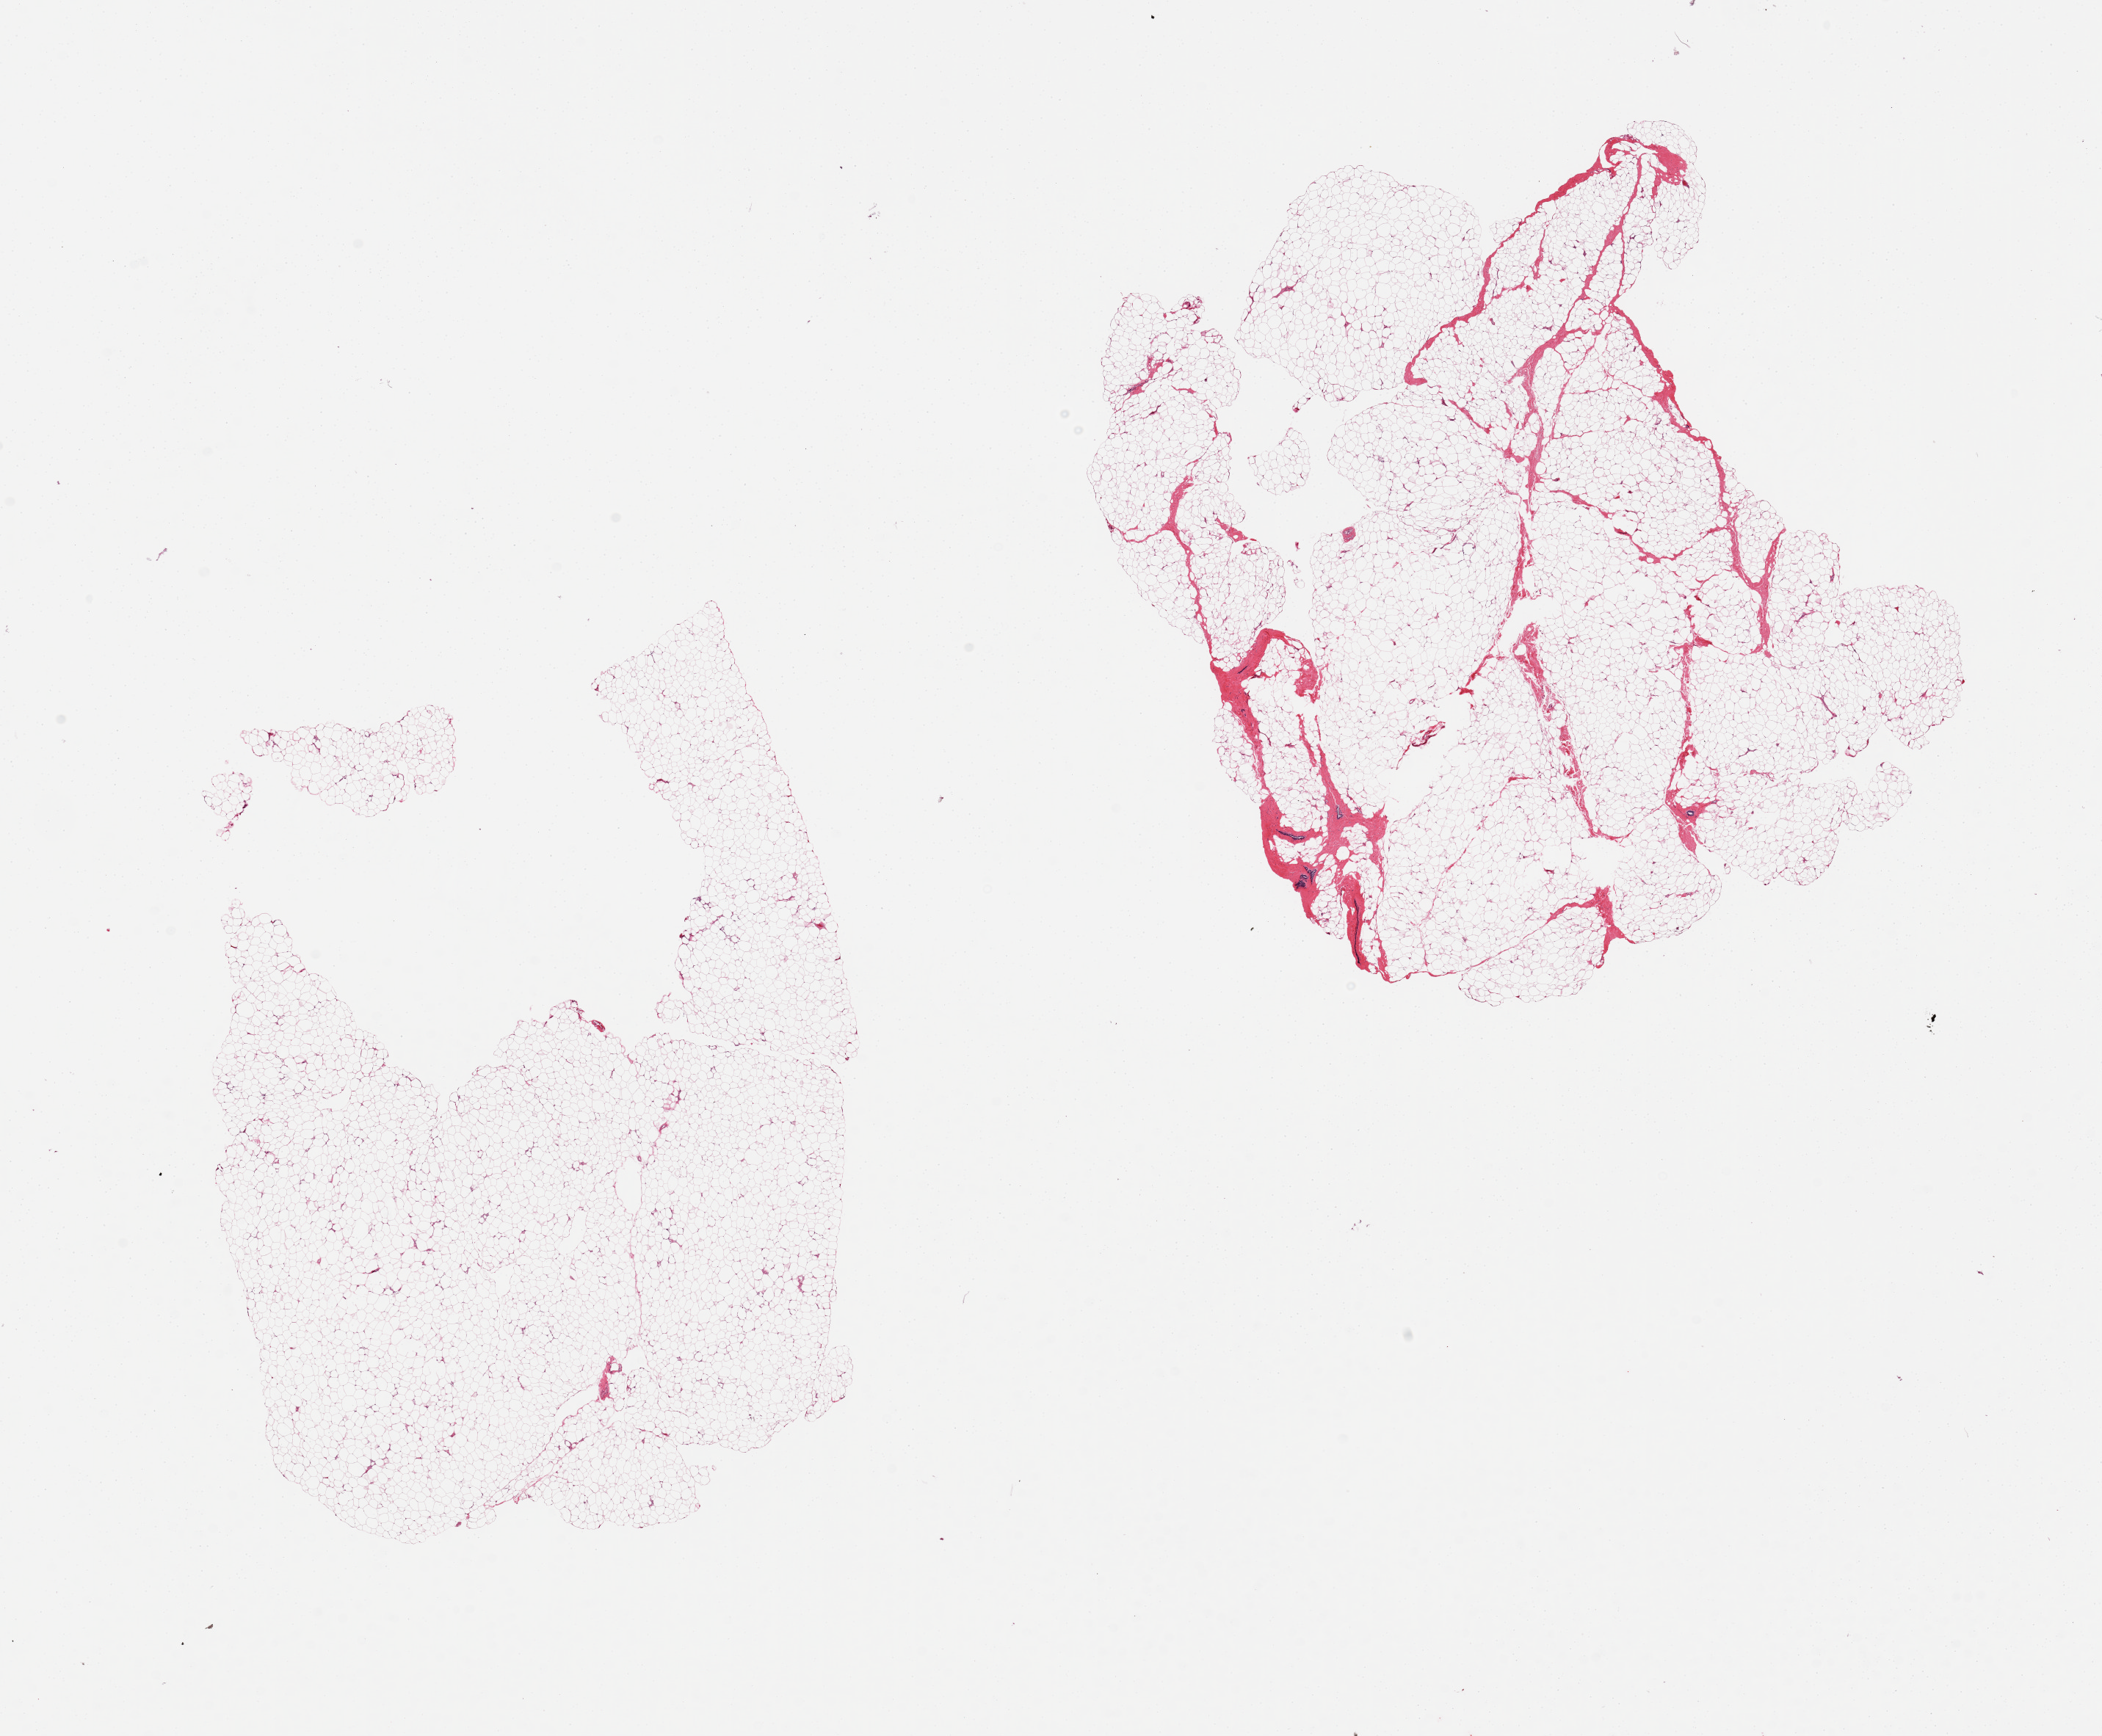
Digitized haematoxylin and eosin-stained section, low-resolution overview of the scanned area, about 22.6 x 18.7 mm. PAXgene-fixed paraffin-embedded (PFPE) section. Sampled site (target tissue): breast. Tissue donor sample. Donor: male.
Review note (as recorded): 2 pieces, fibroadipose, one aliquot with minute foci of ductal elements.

* * *

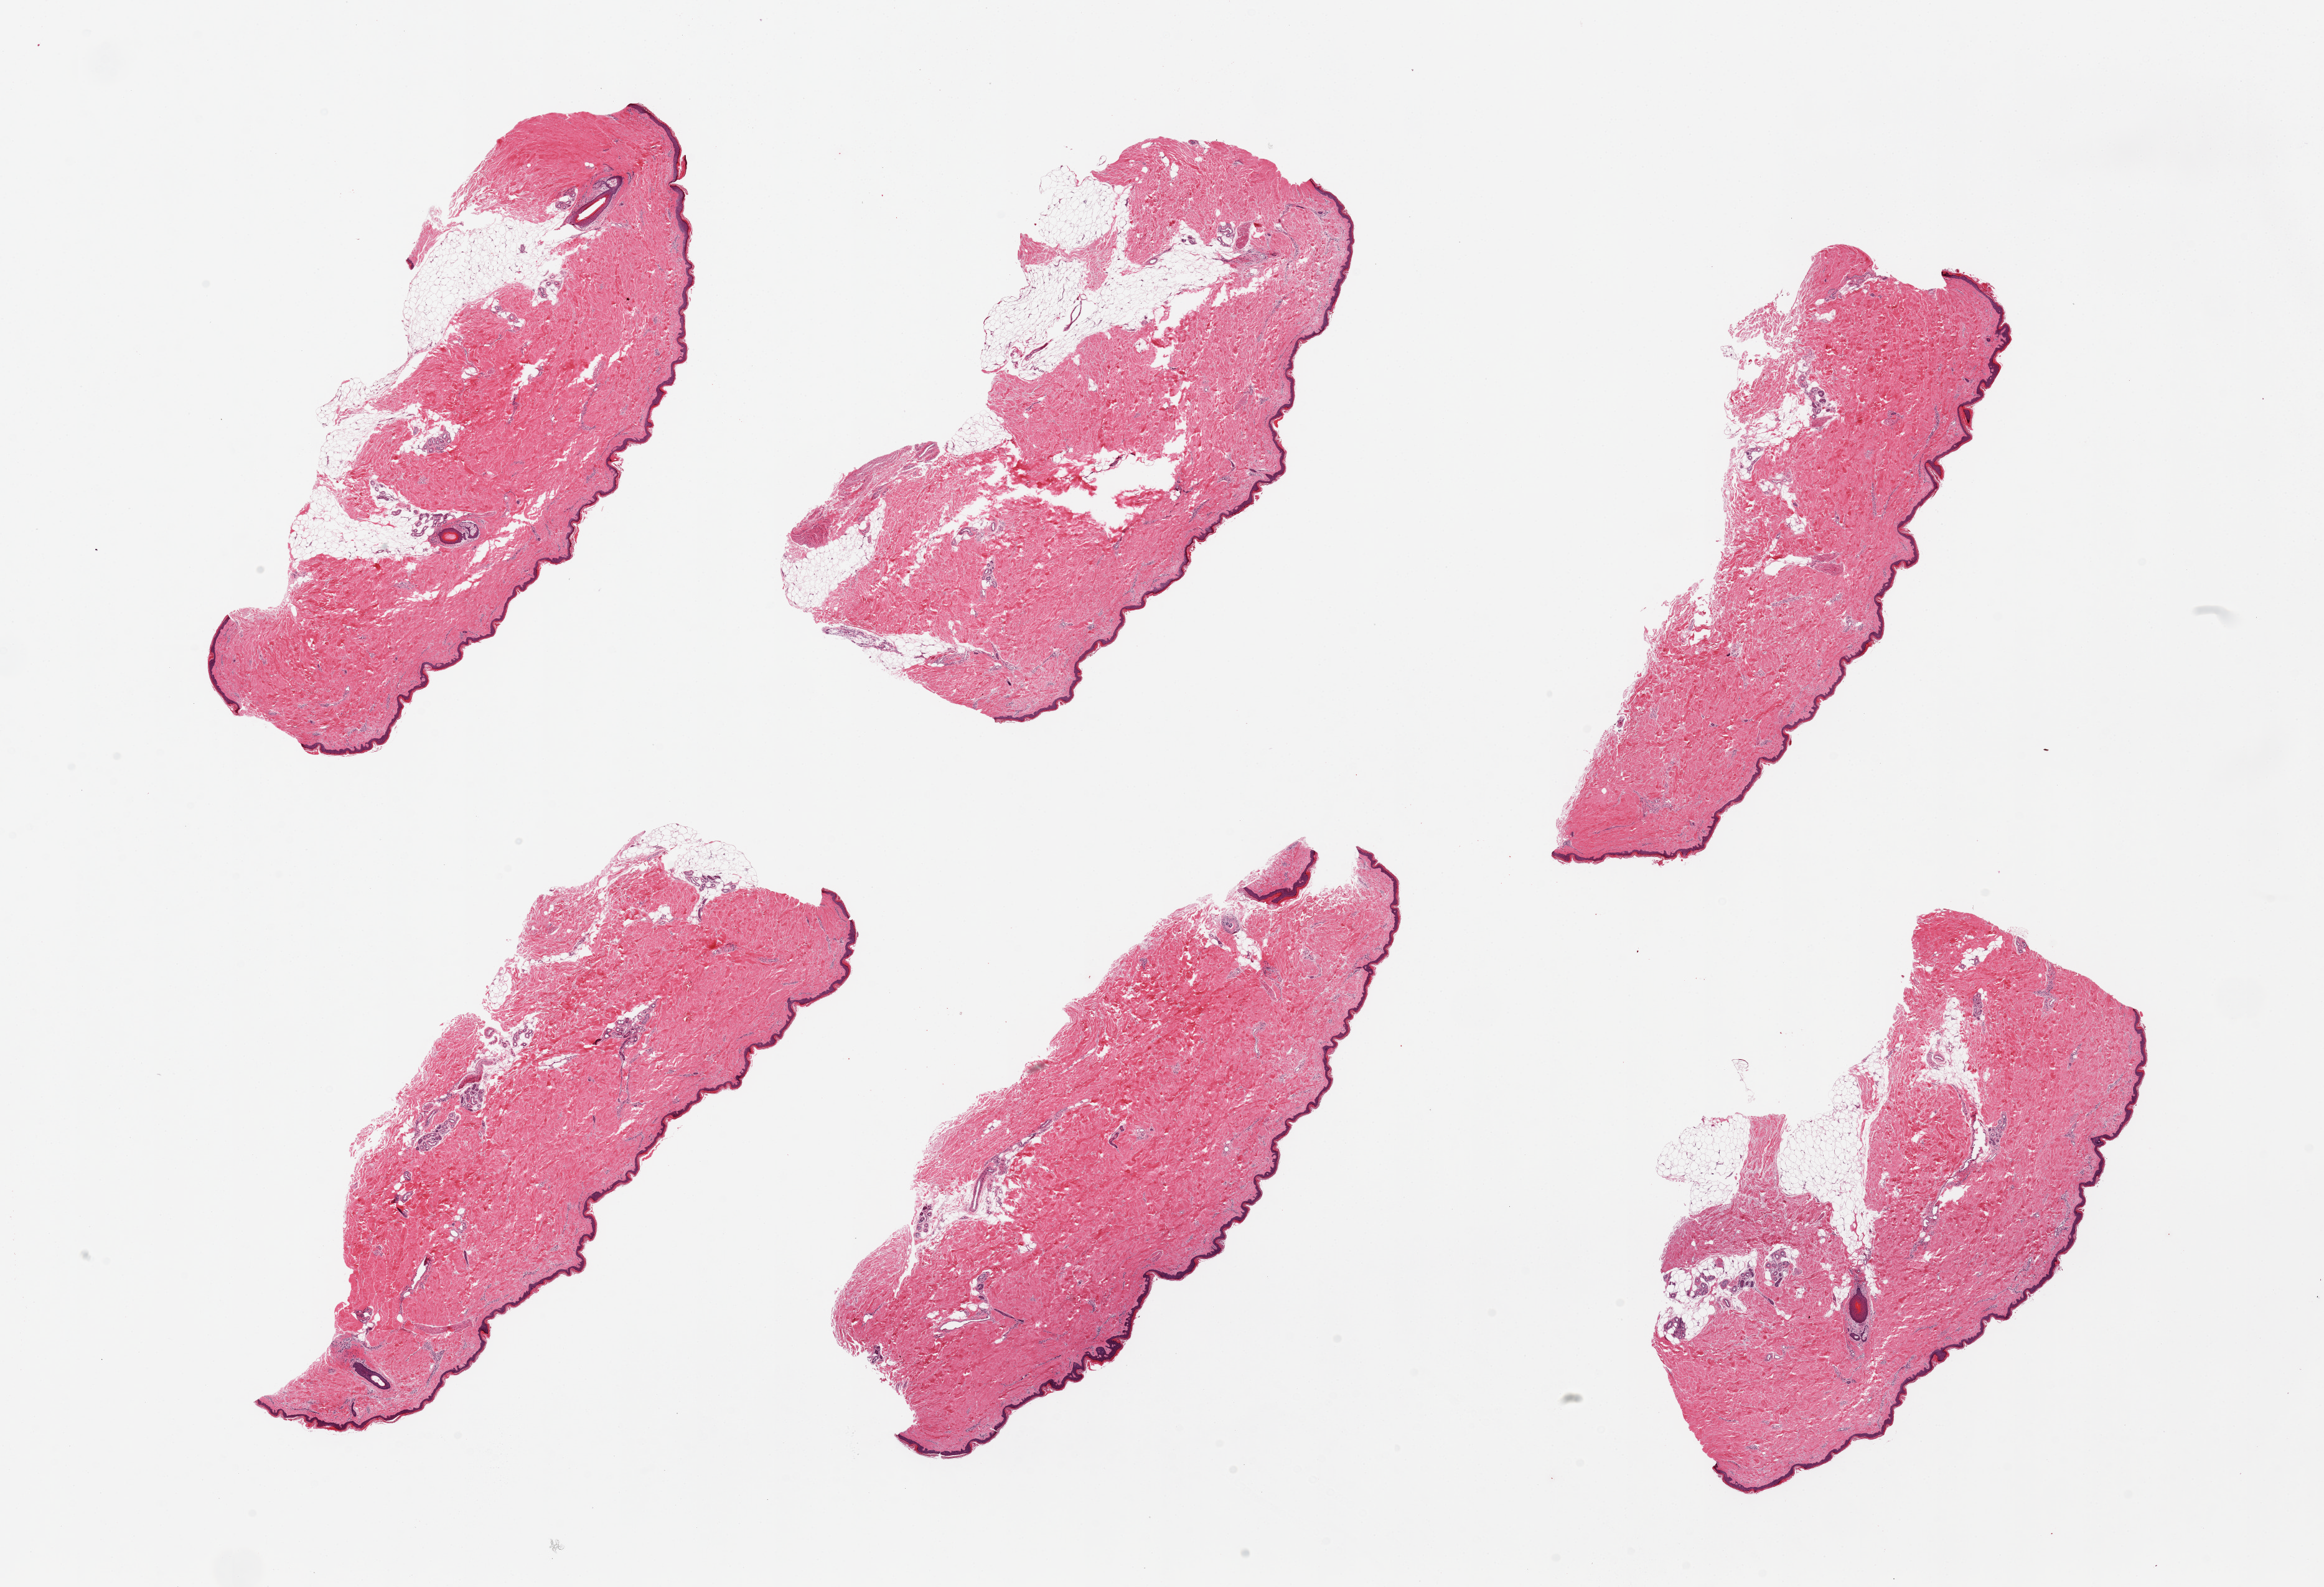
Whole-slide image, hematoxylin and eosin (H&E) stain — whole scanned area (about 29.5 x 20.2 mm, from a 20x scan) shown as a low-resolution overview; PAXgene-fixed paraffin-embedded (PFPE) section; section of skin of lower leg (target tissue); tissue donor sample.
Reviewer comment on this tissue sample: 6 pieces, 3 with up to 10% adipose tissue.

● Work request:
Beginning at the line above that contains "Digitized haematoxylin and", return each line exactly through the line that contains "Review note (as", and no others.

● Response below:
Digitized haematoxylin and eosin-stained section, low-resolution overview of the scanned area, about 22.6 x 18.7 mm. PAXgene-fixed paraffin-embedded (PFPE) section. Sampled site (target tissue): breast. Tissue donor sample. Donor: male.
Review note (as recorded): 2 pieces, fibroadipose, one aliquot with minute foci of ductal elements.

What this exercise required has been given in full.